We have seen and experienced the wild life too venturing into human habitats during this lockdown. It is their curiosity to find out why the humans have stopped rushing everywhere and raiding their abodes. Please do not show your compassion towards feeding them or befriending them. It is not ‘punya ka kaam’ but spoiling them as we have done to monkeys, dogs and stray cattle. Remember the Corona has originated with the animals.

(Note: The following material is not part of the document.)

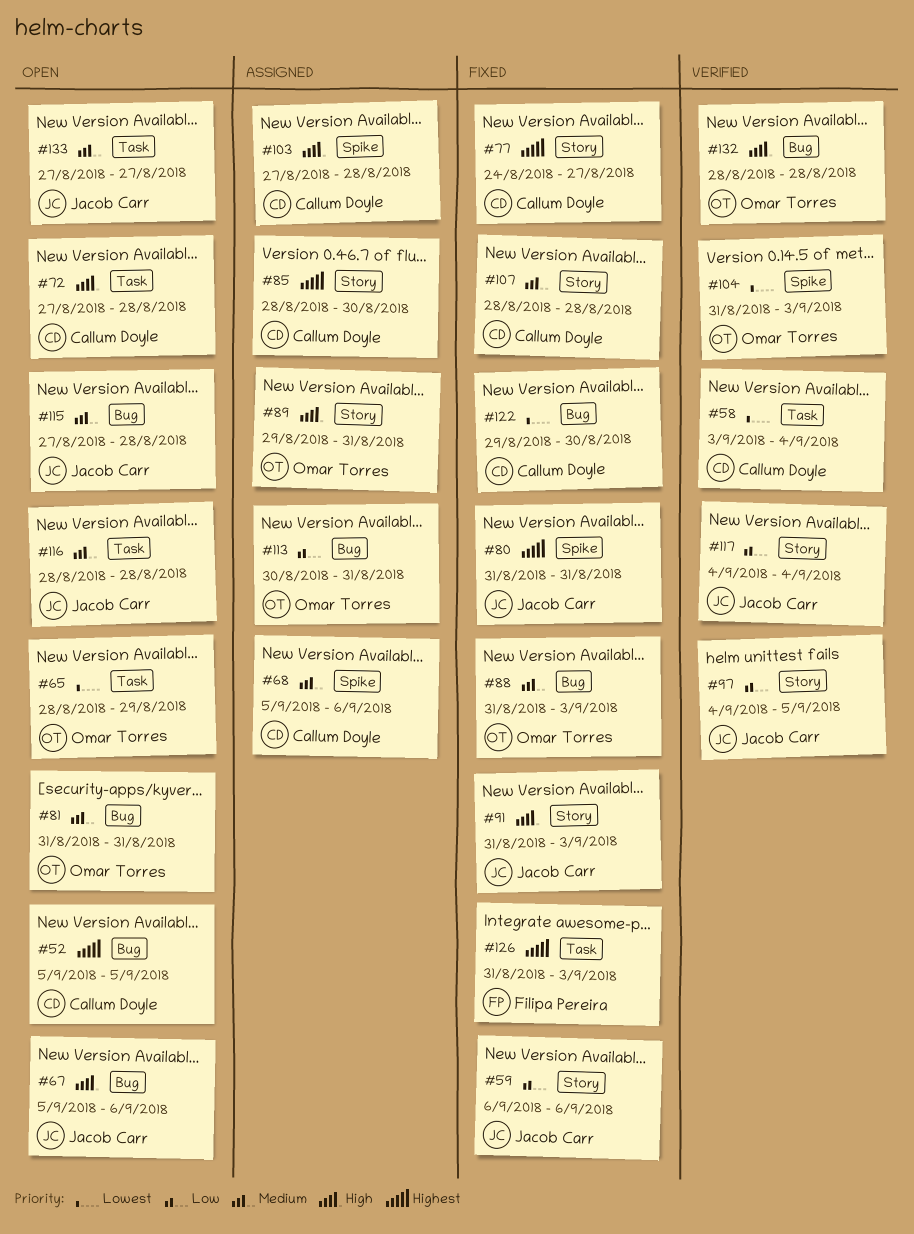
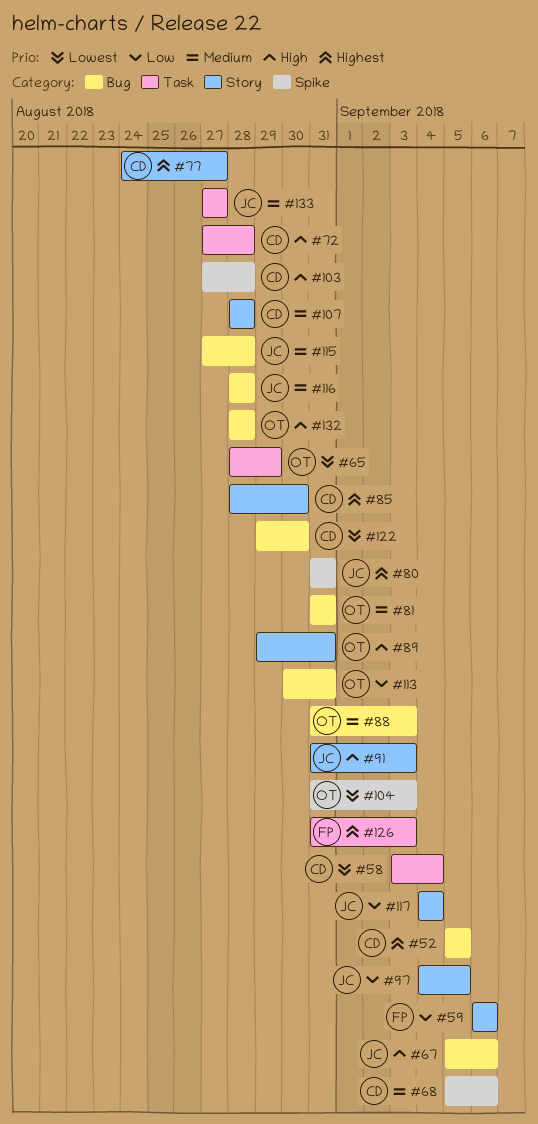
#59, owner: Jacob Carr -> Filipa Pereira
#116, label: Task -> Bug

We have to beware of those who instigate us against our own fellow humans in the police, in health services, in sanitary services and essential delivery personnel. Such instigators are not with us but with the evil named ‘Corona Virus’. Such agents of death must be exposed immediately and dealt with severely. Some of our professions like that of labourers, vendors, artisans, etc., who mostly constitute citizens from the rural poor back ground cannot now be taken for granted. These are the people who keep our society vibrant and progressive. This crisis has made us consider their plight and consider accommodating them more respectfully in our social fabric. They are mostly from farming background. They rush to urbanised areas to earn a better living and have sufficient to fill their bellies. If suitable facilities like in urban areas are provided them at their village levels to earn and eat enough, why would they become vagabonds and ‘stranded’ as migrants at such times? This is a food for thought for our planning experts. We are looking at modernisation of which automation is one. Let our construction and manufacturing industries adopt these to compensate for the lack of manpower. Being an agriculturally endowed land we can make our agri-produce become exportable to earn international revenue. Farming tourism can also be started attract investments from our own and foreign sources.

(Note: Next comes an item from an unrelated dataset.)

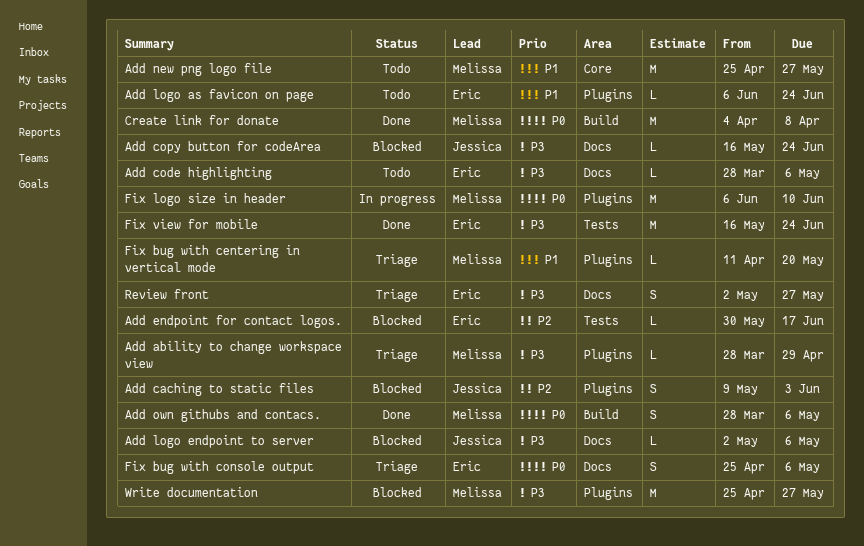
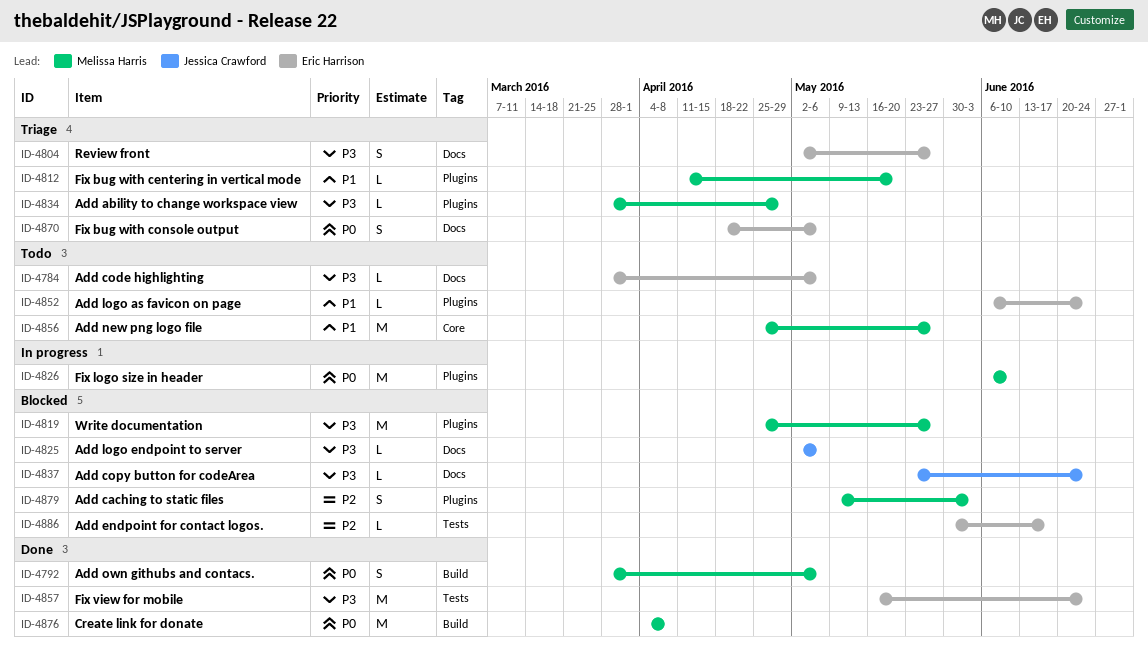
Add caching to static files, owner: Jessica Crawford -> Melissa Harris
Add copy button for codeArea, start: May 16 -> May 23
Fix bug with console output, start: Apr 25 -> Apr 18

Keeping in mind now the punishing mood of the world towards the country of origin of this holocaust, any more investment and outsourcing would have to be done in new locations. This is the time for our own planners to make the terms suitable to attract such investors creating more jobs, bring in latest technologies and prosperity to Bharat as a whole. We can gain all this without losing our own uniqueness as the most ancient living culture of the world. Presently it looks that we would out live all other modern cultures.